Stored data
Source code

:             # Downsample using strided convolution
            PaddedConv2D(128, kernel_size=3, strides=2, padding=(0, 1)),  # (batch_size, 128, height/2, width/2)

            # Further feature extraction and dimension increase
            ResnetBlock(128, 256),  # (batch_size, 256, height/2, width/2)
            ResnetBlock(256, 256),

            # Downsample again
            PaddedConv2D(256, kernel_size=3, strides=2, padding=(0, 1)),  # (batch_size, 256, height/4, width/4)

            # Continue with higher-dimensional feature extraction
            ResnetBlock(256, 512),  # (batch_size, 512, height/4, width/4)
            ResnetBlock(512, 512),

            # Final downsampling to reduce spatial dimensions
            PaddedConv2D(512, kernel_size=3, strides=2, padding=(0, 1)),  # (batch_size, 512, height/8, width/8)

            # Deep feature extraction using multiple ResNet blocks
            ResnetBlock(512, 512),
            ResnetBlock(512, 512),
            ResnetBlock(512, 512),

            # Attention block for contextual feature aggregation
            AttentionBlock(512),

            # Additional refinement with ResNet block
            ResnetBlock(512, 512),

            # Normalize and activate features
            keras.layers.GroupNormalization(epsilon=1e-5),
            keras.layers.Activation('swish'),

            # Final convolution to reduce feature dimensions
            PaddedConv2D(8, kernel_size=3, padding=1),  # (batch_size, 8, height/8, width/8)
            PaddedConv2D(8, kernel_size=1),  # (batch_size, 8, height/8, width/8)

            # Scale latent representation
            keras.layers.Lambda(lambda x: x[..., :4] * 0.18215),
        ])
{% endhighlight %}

Problem statement: Reproduce every line of the listing, substituting "ResidualBlock" for each occurrence of "ResnetBlock" and leaving all other text unchanged.

Response to this exercise:
Source code

:             # Downsample using strided convolution
            PaddedConv2D(128, kernel_size=3, strides=2, padding=(0, 1)),  # (batch_size, 128, height/2, width/2)

            # Further feature extraction and dimension increase
            ResidualBlock(128, 256),  # (batch_size, 256, height/2, width/2)
            ResidualBlock(256, 256),

            # Downsample again
            PaddedConv2D(256, kernel_size=3, strides=2, padding=(0, 1)),  # (batch_size, 256, height/4, width/4)

            # Continue with higher-dimensional feature extraction
            ResidualBlock(256, 512),  # (batch_size, 512, height/4, width/4)
            ResidualBlock(512, 512),

            # Final downsampling to reduce spatial dimensions
            PaddedConv2D(512, kernel_size=3, strides=2, padding=(0, 1)),  # (batch_size, 512, height/8, width/8)

            # Deep feature extraction using multiple ResNet blocks
            ResidualBlock(512, 512),
            ResidualBlock(512, 512),
            ResidualBlock(512, 512),

            # Attention block for contextual feature aggregation
            AttentionBlock(512),

            # Additional refinement with ResNet block
            ResidualBlock(512, 512),

            # Normalize and activate features
            keras.layers.GroupNormalization(epsilon=1e-5),
            keras.layers.Activation('swish'),

            # Final convolution to reduce feature dimensions
            PaddedConv2D(8, kernel_size=3, padding=1),  # (batch_size, 8, height/8, width/8)
            PaddedConv2D(8, kernel_size=1),  # (batch_size, 8, height/8, width/8)

            # Scale latent representation
            keras.layers.Lambda(lambda x: x[..., :4] * 0.18215),
        ])
{% endhighlight %}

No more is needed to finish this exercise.